:: Request ::
Can you extend the forum thread that ends with the post on Britain's culture of targets, picking up right after its final sentence?

Ah, abusing a poster's name, and lying about what that poster says, or rather simply making it all up.

About right from angry bitter men.

taking the piss out off a posters dyslexica being too aloof to recognise how they are preceived by others, delusions thinking that i am more than one person.

about right from the bitter expat with jam for brains.

if it keeps happening to you do you always assume it's them, and cannot see that the common factor is in fact you.....
 
taking the piss out off a posters dyslexica being too aloof to recognise how they are preceived by others, delusions thinking that i am more than one person.

about right from the bitter expat with jam for brains.

if it keeps happening to you do you always assume it's them, and cannot see that the common factor is in fact you.....

I think you're confusing me for somebody else.

I know you have dyslexia and would never take the piss out of you for it, even though you seem to have some hatred for me, for whatever reason.

That's why i called you bitter, but you'll not find me making fun of your posts. I just find it necessary to reply to shit such as you typed about me just above.
 
The culture of targets and outcomes is the culture of non-trust and control and conformity.

That's why britain has become obsessed with measuring things, the very measuring of which has the outcome of wasting people's energies on conforming to directives rather than doing the actual work.

Alone in education tests and testing has severely impacted on teaching and learning. The UK is now obsessed over this aspect of education, with all these 'enforcers' apparently completely unaware of the negative washback effect of tests, and how teachers simply end up teaching for the tests.

Whole armies of the british population are marching along conforming to targets, spending large chunks of their time filling out forms instead of doing the work.

It's a very orwellian and frightening movement that the country has taken. The british people's needs for control and conformity have caused a blind spot, and the advance of the nation is suffering badly.

Targets will continue, but they are now being devalued. As our population becomes less and less productive, our competitiveness will suffer and we will slip into a recession, until we can learn to make it easier to live.

:: Data entries ::
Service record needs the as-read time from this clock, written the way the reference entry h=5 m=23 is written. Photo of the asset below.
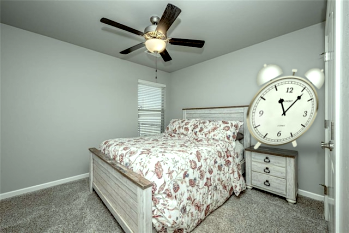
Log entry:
h=11 m=6
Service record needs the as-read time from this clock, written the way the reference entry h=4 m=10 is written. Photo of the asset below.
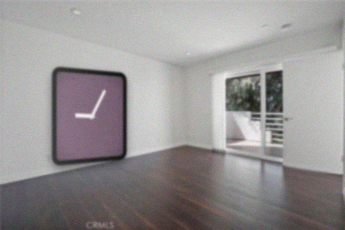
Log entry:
h=9 m=5
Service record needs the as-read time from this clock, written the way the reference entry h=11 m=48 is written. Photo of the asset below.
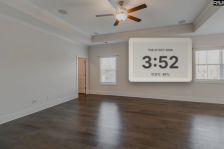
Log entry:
h=3 m=52
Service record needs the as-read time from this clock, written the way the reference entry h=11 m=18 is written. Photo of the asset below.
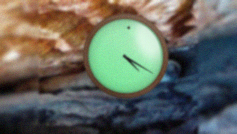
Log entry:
h=4 m=19
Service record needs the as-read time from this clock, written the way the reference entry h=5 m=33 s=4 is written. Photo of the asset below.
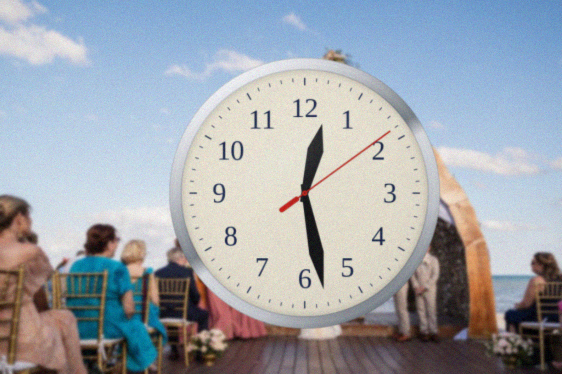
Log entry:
h=12 m=28 s=9
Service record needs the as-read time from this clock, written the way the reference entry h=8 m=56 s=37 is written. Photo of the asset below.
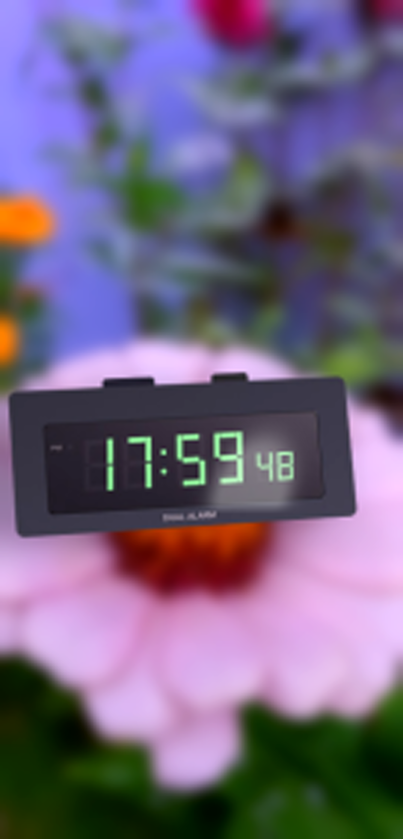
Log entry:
h=17 m=59 s=48
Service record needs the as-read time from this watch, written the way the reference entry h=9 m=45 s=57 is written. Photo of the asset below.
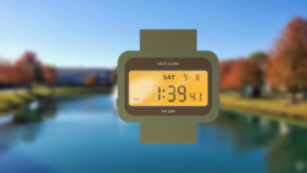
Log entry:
h=1 m=39 s=41
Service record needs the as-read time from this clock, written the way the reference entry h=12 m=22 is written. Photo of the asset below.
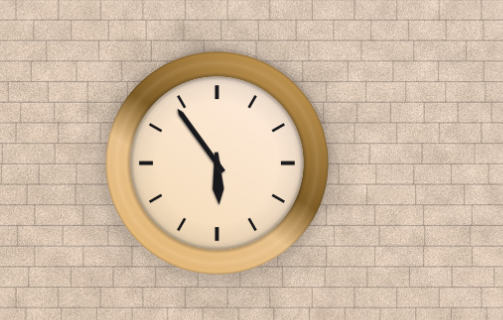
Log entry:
h=5 m=54
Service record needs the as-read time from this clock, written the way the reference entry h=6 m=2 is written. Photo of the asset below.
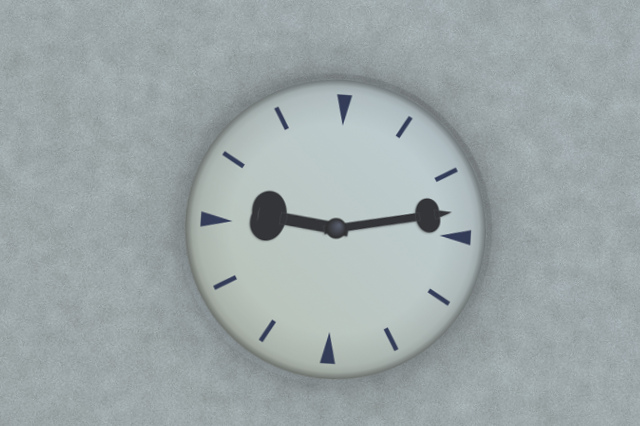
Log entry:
h=9 m=13
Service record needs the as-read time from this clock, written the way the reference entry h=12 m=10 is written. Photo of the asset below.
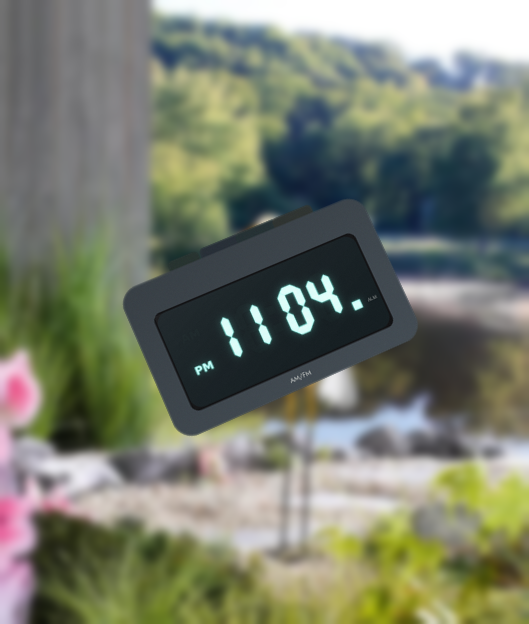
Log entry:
h=11 m=4
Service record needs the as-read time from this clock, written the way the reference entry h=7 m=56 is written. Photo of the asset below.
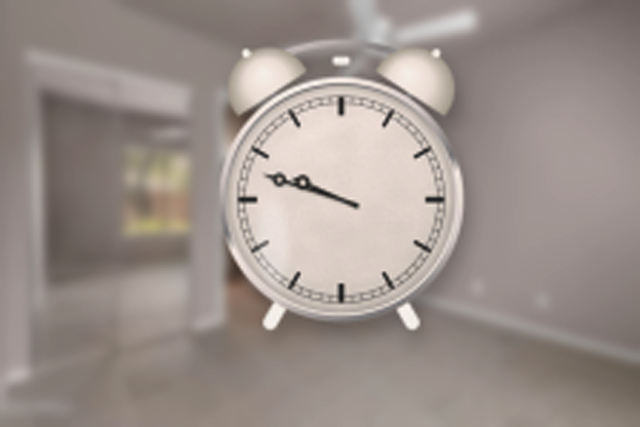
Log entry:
h=9 m=48
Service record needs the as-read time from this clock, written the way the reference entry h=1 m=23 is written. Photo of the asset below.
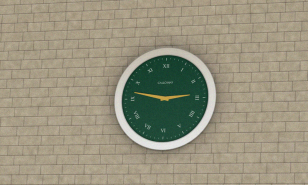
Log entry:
h=2 m=47
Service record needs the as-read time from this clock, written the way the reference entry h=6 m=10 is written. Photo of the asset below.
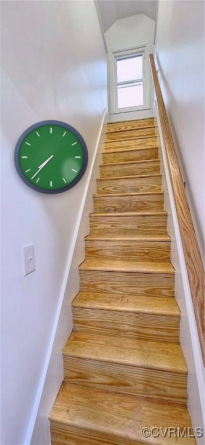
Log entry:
h=7 m=37
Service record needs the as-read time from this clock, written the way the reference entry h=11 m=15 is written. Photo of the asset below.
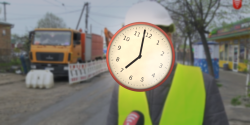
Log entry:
h=6 m=58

:: Exercise answer ::
 
Targets will continue, but they are now being devalued. As our population becomes less and less productive, our competitiveness will suffer and we will slip into a recession, until we can learn to make it easier to live.

But from my vantage point mate, because productiveness has suffered due to all this form-filling, all this measuring going on that workers have to spend time on, it turned out that everybody is now working more and for longer hours. So perhaps the level of productivity remained the same due to everybody spending more of their lives working.

And that is a terrible state of affairs!

Recessions come and go, it seems the nature of the political and economic system we choose to operate under. I'd be a bit more concerned about where all this is heading. This government have introduced so many thousands of new laws that all have one connection: more state control of people's lives: more measurements, more targets, more forms, more red tape, more security, more conformity.

It heads inexorably towards 1984, and it looks like an out-of-control monster.
 
Targets will continue, but they are now being devalued. As our population becomes less and less productive, our competitiveness will suffer and we will slip into a recession, until we can learn to make it easier to live.

Apart, of course, from the fact that prodctivity has increased over the last few decades and is still increasing.

I'm not even going to start on the false assumed unity of interests contained in ' our competitiveness'.